Extend the court opinion about the kindergarten student hit by a rock while waiting for his school bus, continuing after its final sentence.

- READING TEXT:
━━━━━━━━

Court Opinion

ID: 5904003
Source: CourtListenerOpinion
Date Created: 2022-01-13 03:30:43.296788+00
Date Added: 2024-06-11T08:45:46.325620
License: Public Domain

— In a negligence action to recover damages for personal injuries, etc., the plaintiffs appeal from an order of the Supreme Court, Suffolk County (Cannavo, J.), entered January 20, 1987, which granted motions for summary judgment by the defendants Town of Islip and West Islip School District and Manetuck Elementary School (hereinafter school district) and dismissed the complaint insofar as it is asserted against those defendants, and the defendants Adam Kerry and Paul Kerry filed a notice of cross appeal from that order.
Ordered that the cross appeal is dismissed as abandoned (see, 22 NYCRR 670.20 [d], [f]); and it is further,
Ordered that the order is affirmed; and it is further,
Ordered that the respondents are awarded one bill of costs, payable by the plaintiffs.
On February 25, 1982, the infant plaintiff, a six-year-old kindergarten student, was waiting for the school bus due to arrive at 8:51 a.m. at his pickup location. Another bus for grades 1 through 6 was scheduled to arrive at 8:54 a.m. at the same location. The infant plaintiff and 10 Vi-year-old Adam Kerry engaged in a snowball fight which then escalated into a rock fight. Kerry hit the infant plaintiff in the face with a rock characterized as "a piece of street” causing facial injuries requiring surgery.

━━━━━━━━

- DATA PROVIDED:
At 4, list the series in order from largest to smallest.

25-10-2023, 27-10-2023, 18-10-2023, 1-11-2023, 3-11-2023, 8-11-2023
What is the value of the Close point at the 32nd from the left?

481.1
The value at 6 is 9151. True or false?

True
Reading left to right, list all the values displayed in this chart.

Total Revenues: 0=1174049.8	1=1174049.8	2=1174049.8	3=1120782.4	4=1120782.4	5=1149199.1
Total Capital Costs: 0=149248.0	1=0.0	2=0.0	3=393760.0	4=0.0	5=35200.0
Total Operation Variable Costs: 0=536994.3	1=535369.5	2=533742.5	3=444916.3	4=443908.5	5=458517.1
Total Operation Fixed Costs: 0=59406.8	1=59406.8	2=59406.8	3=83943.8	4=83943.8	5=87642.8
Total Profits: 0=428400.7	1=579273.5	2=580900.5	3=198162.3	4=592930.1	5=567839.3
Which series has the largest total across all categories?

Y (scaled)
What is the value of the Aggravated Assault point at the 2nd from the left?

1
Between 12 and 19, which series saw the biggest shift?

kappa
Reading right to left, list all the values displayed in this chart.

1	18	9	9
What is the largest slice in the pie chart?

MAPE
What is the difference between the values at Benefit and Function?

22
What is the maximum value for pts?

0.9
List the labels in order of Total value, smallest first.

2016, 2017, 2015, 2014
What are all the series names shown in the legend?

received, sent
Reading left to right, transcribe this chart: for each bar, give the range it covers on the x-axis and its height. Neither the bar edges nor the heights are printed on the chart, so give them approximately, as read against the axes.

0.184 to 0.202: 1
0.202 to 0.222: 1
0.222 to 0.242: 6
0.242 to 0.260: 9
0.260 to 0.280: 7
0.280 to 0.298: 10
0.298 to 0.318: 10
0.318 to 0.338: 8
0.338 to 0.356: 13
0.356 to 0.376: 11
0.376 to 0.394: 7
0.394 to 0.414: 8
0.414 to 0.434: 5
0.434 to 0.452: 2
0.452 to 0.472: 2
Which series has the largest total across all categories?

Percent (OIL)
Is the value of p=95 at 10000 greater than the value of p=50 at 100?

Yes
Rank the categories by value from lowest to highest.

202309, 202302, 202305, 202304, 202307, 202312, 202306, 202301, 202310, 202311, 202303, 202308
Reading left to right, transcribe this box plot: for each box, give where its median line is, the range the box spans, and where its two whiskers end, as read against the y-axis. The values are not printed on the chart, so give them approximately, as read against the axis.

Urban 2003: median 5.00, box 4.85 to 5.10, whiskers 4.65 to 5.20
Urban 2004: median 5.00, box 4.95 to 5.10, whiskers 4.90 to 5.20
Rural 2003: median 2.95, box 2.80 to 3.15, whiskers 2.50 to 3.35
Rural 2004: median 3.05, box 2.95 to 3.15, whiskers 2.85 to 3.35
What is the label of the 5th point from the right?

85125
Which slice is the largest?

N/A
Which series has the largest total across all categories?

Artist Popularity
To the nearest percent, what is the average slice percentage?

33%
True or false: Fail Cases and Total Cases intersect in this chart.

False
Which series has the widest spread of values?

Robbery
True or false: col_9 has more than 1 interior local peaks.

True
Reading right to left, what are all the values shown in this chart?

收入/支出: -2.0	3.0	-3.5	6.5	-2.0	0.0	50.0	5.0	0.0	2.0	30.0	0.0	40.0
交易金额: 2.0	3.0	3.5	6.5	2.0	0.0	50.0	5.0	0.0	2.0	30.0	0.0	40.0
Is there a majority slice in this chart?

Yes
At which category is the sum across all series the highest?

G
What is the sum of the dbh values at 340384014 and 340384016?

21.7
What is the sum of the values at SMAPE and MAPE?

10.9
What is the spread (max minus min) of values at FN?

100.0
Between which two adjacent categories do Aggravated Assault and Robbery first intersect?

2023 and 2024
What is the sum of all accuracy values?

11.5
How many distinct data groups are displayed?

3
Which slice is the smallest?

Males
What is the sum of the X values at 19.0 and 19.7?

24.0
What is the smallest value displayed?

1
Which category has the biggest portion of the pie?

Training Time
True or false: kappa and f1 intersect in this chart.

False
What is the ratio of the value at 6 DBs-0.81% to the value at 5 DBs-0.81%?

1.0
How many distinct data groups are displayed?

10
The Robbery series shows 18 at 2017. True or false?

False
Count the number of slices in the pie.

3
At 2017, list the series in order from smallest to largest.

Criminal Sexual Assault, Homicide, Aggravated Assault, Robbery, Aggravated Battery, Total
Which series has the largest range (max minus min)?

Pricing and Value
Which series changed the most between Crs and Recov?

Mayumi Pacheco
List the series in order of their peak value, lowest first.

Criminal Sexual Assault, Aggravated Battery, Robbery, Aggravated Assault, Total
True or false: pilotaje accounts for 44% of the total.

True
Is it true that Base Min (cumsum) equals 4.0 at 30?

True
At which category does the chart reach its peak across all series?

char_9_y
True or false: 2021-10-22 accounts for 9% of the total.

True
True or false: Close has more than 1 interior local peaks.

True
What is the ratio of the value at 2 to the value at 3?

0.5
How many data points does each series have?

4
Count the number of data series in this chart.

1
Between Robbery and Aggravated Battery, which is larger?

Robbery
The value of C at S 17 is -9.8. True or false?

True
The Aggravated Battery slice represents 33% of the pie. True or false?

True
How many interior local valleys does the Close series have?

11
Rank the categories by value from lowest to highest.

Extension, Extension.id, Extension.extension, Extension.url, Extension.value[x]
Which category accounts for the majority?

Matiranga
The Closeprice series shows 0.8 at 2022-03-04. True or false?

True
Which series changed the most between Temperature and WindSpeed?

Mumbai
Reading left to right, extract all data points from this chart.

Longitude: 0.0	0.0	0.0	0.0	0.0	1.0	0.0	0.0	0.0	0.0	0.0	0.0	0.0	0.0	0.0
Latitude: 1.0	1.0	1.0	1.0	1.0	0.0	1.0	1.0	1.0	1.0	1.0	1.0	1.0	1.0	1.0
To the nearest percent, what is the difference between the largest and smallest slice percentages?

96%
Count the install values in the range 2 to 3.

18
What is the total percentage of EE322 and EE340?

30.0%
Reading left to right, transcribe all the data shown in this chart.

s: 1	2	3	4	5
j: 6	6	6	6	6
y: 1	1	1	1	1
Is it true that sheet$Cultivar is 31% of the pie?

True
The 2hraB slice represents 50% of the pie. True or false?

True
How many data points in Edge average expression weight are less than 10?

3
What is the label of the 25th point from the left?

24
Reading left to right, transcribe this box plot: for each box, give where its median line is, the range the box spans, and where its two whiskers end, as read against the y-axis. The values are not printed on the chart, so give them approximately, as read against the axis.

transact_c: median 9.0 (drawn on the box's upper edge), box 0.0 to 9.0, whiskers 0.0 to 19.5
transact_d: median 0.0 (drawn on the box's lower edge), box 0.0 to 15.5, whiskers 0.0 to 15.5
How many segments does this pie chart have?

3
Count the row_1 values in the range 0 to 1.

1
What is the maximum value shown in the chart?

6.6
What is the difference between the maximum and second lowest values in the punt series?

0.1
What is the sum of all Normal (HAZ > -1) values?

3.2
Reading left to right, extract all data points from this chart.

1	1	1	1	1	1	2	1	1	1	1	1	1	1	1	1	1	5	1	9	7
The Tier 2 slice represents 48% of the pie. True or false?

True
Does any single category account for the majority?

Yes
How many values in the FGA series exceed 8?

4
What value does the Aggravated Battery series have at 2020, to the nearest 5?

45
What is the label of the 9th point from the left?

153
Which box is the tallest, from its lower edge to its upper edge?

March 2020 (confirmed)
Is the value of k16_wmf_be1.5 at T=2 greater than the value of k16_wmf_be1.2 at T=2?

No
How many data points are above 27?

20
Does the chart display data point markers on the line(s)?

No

━━━━━━━━

- OUTPUT BELOW:
As the court correctly noted, there was no breach of the duty by the school district to select a reasonably safe location for the school bus stop (see, Pratt v Robinson, 39 NY2d 554, 559-560; Gleich v Volpe, 32 NY2d 517, 520-523). In addition, we find no duty owed by the school district to prevent older students from mingling with younger students at the same bus stop at approximately the same time prior to boarding, as the students were not yet in the physical custody or control of the school district (see, Pratt v Robinson, supra, at 559-560). Moreover, the conduct by the school district, as a matter of law, was not a proximate cause of this occurrence (see, e.g., Francois v Commercial Hotel, 131 AD2d 540, 542, lv denied 70 NY2d 606; Covelli v Long Is. Light. Co., 133 AD2d 605, lv denied 70 NY2d 614). The record reveals that the intervening *562unforeseeable act of the defendant Kerry was the sole proximate cause of this accident (see, Derdiarian v Felix Contr. Corp., 51 NY2d 308, 314-316, rearg denied 52 NY2d 784; Griffith v City of New York, 123 AD2d 830, 831-832, lv dismissed and lv denied 69 NY2d 729; Mack v Altmans Stage Light. Co., 98 AD2d 468, 471; Swiatkowski v Board of Educ., 36 AD2d 685, 686). Thus, summary judgment was properly granted in favor of the school district.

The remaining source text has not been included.